Tekst do czytania:
:::::
MŚ 2018. Polska - Dania. Co do poprawy? [ANALIZA]

Piotr Bernaciak
MŚ 2018. Polska - Dania. Co do poprawy? [ANALIZA]
MŚ 2018. Polska - Dania. Co do poprawy? [ANALIZA] Pawel Lacheta/ Polska Press/ Express Ilustrowany
MŚ 2018. Polska - Dania. We wczorajszym meczu eliminacji do Mistrzostw Świata reprezentacja Polski pokonała Danię 3:2. Sporo rzeczy w grze naszej drużyny mogło się podobać. Co jednak nie wyglądało tak, jak powinno?

MŚ 2018. Polska - Dania. Co trzeba poprawić?

Reprezentacja Polski we wczorajszym meczu z Danią nie zaprezentowała się wybitnie, ale mimo to udało jej się strzelić dwa gole jeszcze w pierwszej połowie, trzecia bramka padła tuż po wznowieniu gry. Potem jednak Łukasza Fabiańskiego przypadkowo pokonał Kamil Glik i gra naszej drużyny uległa zmianie. Co wpłynęło na taką różnicę gry ekipy Adama Nawałki?

Punktem zwrotnym meczu Polska - Dania była kontuzja Arkadiusza Milika. Napastnik Napoli nabawił się urazu tuż przed końcem pierwszej części meczu, pozostał na boisku do jej końca, a na drugą połowę w jego miejsce pojawił się Karol Linetty (pamiętajmy, że w tym momencie Polska prowadziła 2:0). Bardzo ciężko sensownie uargumentować tę decyzję naszego selekcjonera. W ostatnich tygodniach formą błyszczą Łukasz Teodorczyk i Kamil Wilczek, wydawało się, że przy dobrym wyniku i w takich okolicznościach przynajmniej jeden ze wspomnianej dwójki dostanie szansę występu. Tak się jednak nie stało, a na boisko wszedł pomocnik Sampdorii, o którym mówi się w kontekście jego występów w Serie A bardzo dobrze. Czy wejście byłego pomocnika Lecha miało sens we wczorajszym meczu?
:::::
Materiał źródłowy:
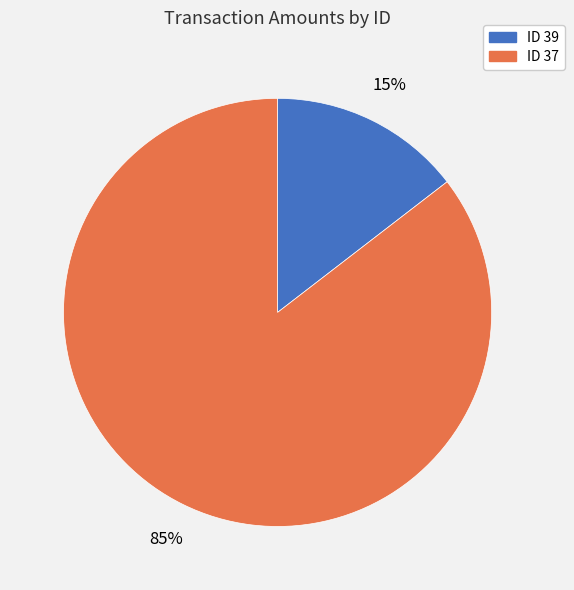

The ID 39 slice represents 15% of the pie. True or false?

True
:::::
Zestaw zadań:
**a)** Wypisz wszystkich piłkarzy wymienionych z imienia i nazwiska w tekście o meczu Polska – Dania.
**b)** Dopisz dalszy ciąg tekstu o meczu Polska – Dania, zaczynając zaraz po jego ostatnim zdaniu.

Rozwiązane zadania:
**a)** Łukasz Fabiański, Kamil Glik, Arkadiusz Milik, Karol Linetty, Łukasz Teodorczyk, Kamil Wilczek

**b)**
Nasza drużyna w wyniku tej roszady w drugiej połowie zmieniła swoje ustawienie z 4-4-2 na 4-2-3-1. Dwójkę cofniętych pomocników stworzyli Grzegorz Krychowiak i właśnie Linetty, a Piotr Zieliński mógł przesunąć się na swoją ulubioną "dziesiątkę". Zawodnik Napoli grał przyzwoicie, zagrał kilka niezłych piłek, można powiedzieć, że to była zapowiedź nieco lepszej formy "Zielka". Linetty natomiast w żaden sposób nie przypominał zawodnika, którego tak chwalą włoscy dziennikarze. Wydawał się nieco zagubiony, najczęściej wybierał najprostsze rozwiązania. Trener Nawałka przed meczem zastanawiał się, którego z dwójki Linetty - Zieliński posłać na boisko od pierwszych minut, wygląda na to, że podjął dobrą decyzję.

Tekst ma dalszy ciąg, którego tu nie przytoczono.